Поскольку он потерял много крови, а операционный рубец был длиной в тридцать сантиметров, ему пришлось пролежать в лазарете несколько недель. Очнувшись от наркоза, первое, что он увидел на этом свете, было доброе, круглое, веснушчатое лицо медсестры, которая, наморщив лоб, смотрела на часы, прижав подушечки пальцев к его запястью и беззвучно шевеля губами.
– Извините, мадмуазель, не поступала ли сюда девушка?
– Девушка?
– Луиза? Зелёные глаза, короткие чёрные волосы?
Медсестра засмеялась, помотала кудряшками и позвала врача. Тот тоже помотал головой. За день Леон расспросил всех медсестёр, санитаров, врачей и раненых, которые проходили мимо его кровати, а они все только смеялись, и никто ничего не знал. Вечером он написал три письма в Сен-Люк-на-Марне: одно – мэру, второе – начальнику станцию Бартельми и третье – хозяину кафе «Дю Коммерс». И хотя он знал, что полевая почта работает нерасторопно и на ответ он может рассчитывать только через недели или месяцы, уже на следующее утро он попросил узнать у администрации лазарета, не пришла ли ему почта.
Через три недели после операции он впервые смог самостоятельно подняться; ещё через три недели – была уже середина июля – он предпринял первую короткую прогулку к утёсам. Он шёл по крутому обрыву вдоль пляжа, лежавшего сотней метров ниже, сел в траву на западном конце и смотрел вниз на чёрную от ракушек отмель, на следы от костра и на песчаное местечко между скалами, где они с Луизой провели ночь.

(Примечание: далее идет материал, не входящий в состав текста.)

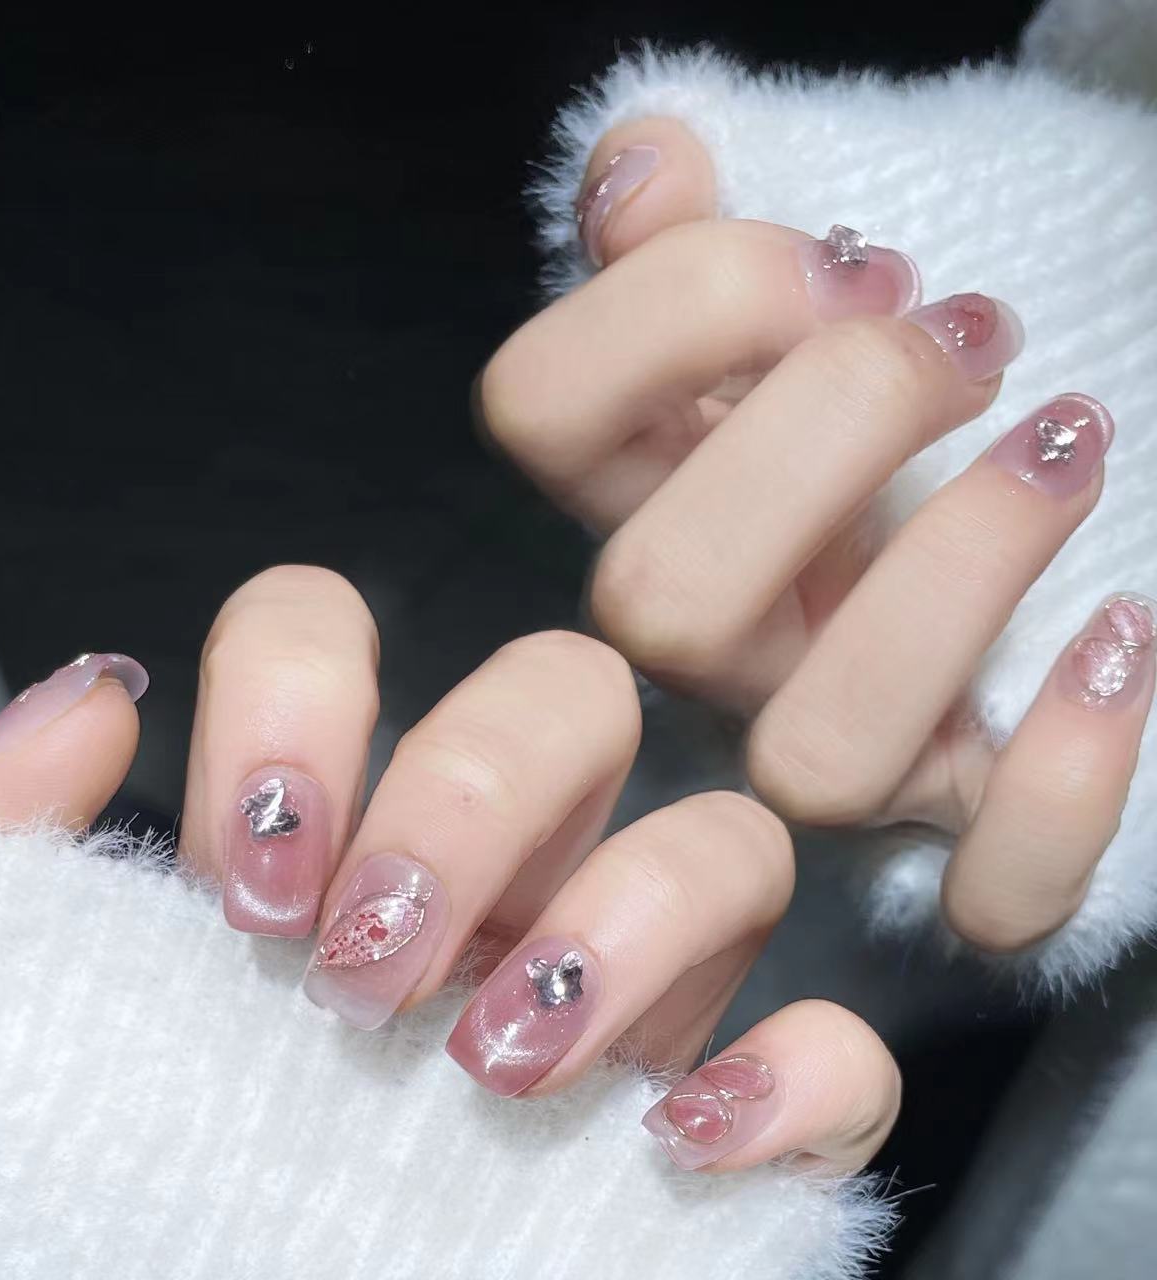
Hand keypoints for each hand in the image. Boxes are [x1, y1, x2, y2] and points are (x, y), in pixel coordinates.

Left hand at [0, 565, 898, 1173]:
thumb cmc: (51, 1192)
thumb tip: (90, 704)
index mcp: (323, 838)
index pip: (336, 632)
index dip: (306, 690)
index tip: (261, 861)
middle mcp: (483, 890)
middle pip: (569, 694)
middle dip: (480, 794)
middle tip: (371, 962)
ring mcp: (611, 1004)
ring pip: (724, 841)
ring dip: (629, 918)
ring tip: (500, 1058)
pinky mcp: (714, 1144)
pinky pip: (836, 1054)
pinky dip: (800, 1074)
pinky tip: (688, 1137)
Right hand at [480, 117, 1155, 954]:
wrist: (1023, 506)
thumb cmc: (906, 392)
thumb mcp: (804, 287)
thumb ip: (698, 228)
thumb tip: (645, 166)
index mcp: (647, 488)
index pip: (537, 414)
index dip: (678, 314)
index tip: (845, 260)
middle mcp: (712, 637)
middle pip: (654, 602)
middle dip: (826, 431)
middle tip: (970, 338)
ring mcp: (827, 737)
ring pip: (816, 759)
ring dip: (954, 578)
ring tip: (1070, 441)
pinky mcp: (962, 821)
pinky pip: (984, 891)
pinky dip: (1061, 780)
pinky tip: (1119, 634)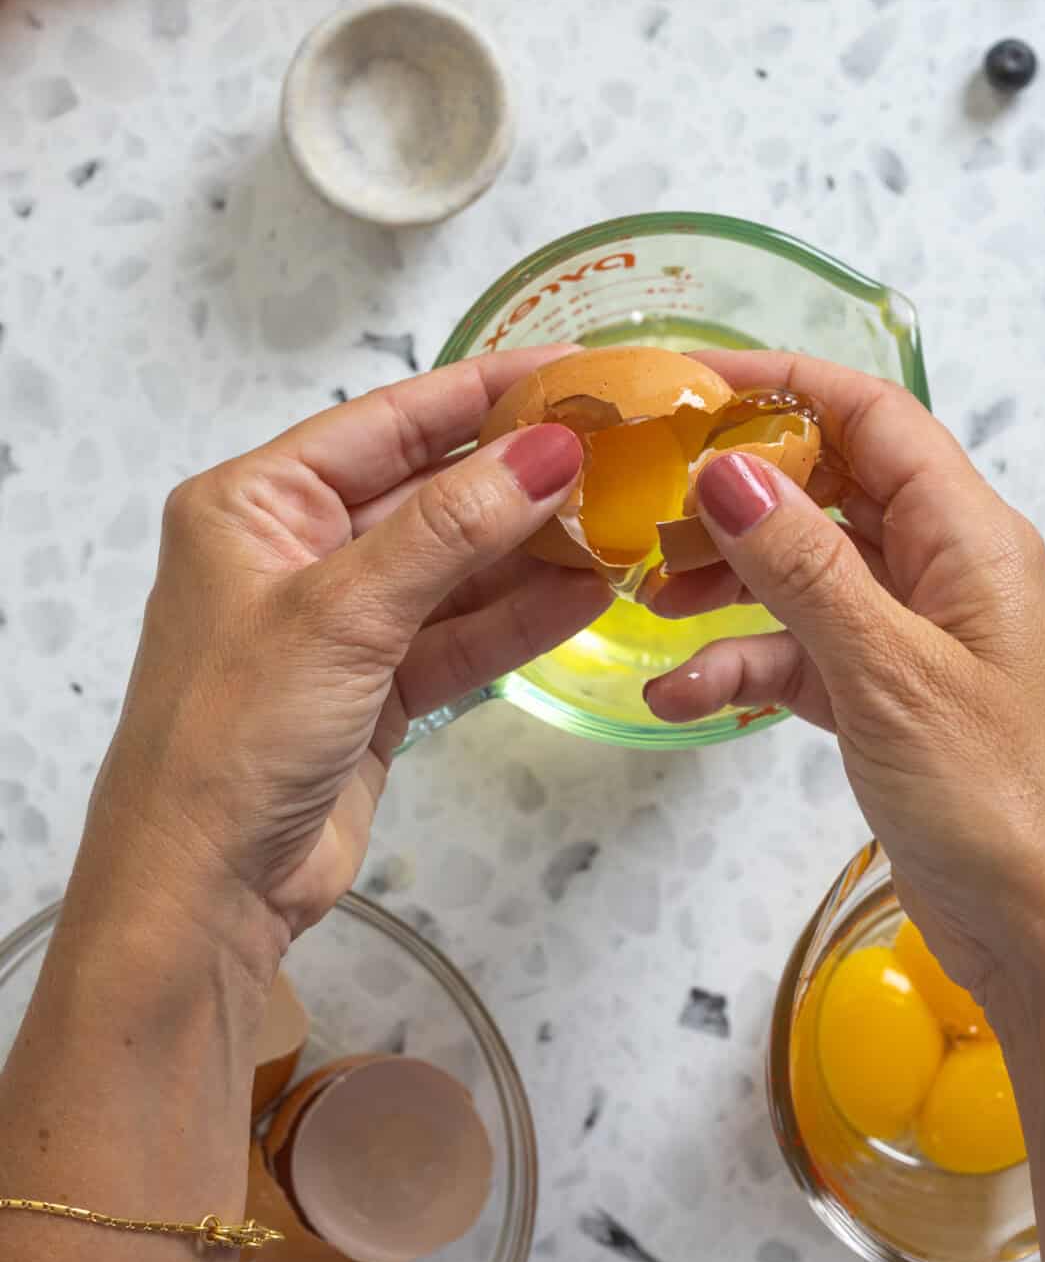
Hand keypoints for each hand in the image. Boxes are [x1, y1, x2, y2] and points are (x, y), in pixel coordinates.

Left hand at [83, 352, 607, 953]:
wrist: (203, 889)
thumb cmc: (227, 740)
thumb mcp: (341, 614)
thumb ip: (449, 529)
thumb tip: (546, 452)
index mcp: (256, 503)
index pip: (388, 423)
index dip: (483, 393)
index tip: (574, 372)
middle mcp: (296, 552)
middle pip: (429, 493)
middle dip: (521, 478)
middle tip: (621, 453)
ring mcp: (340, 624)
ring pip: (455, 569)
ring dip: (533, 552)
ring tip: (624, 523)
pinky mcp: (376, 689)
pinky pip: (460, 636)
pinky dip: (519, 619)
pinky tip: (589, 595)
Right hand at [645, 352, 1044, 1008]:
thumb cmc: (1006, 802)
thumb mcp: (890, 673)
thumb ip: (804, 569)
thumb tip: (727, 469)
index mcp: (969, 538)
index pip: (871, 417)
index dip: (780, 385)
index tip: (685, 385)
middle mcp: (942, 572)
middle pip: (827, 488)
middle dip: (735, 491)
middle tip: (645, 501)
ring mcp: (911, 637)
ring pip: (803, 574)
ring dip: (727, 580)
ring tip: (650, 596)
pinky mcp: (883, 700)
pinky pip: (798, 656)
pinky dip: (742, 667)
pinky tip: (685, 694)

Сорок два дня прошло с того времени. Море было такой же свинцово-серой пастой, как и тогда, ветер гнал через канал такие же грозовые тучи, чайки так же играли с восходящими потоками воздуха, и миру, казалось, не было дела до ужасов, произошедших на земле за это время; чайки и завтра, и послезавтра будут также играть на потоках воздуха, они будут играть на потоках воздуха, даже если за утёсами на севере Франции соберутся не только несколько сотен тысяч человек, а всё население планеты в полном составе, чтобы миллиардами забить друг друга в последней по настоящему кровавой бойне, чайки и тогда будут откладывать и высиживать яйца, когда последняя струя человеческой крови прольётся в море под этими утёсами – чайки будут играть на потоках воздуха до скончания века, потому что это чайки и им не надо сражаться с глупостью людей, китов или землероек.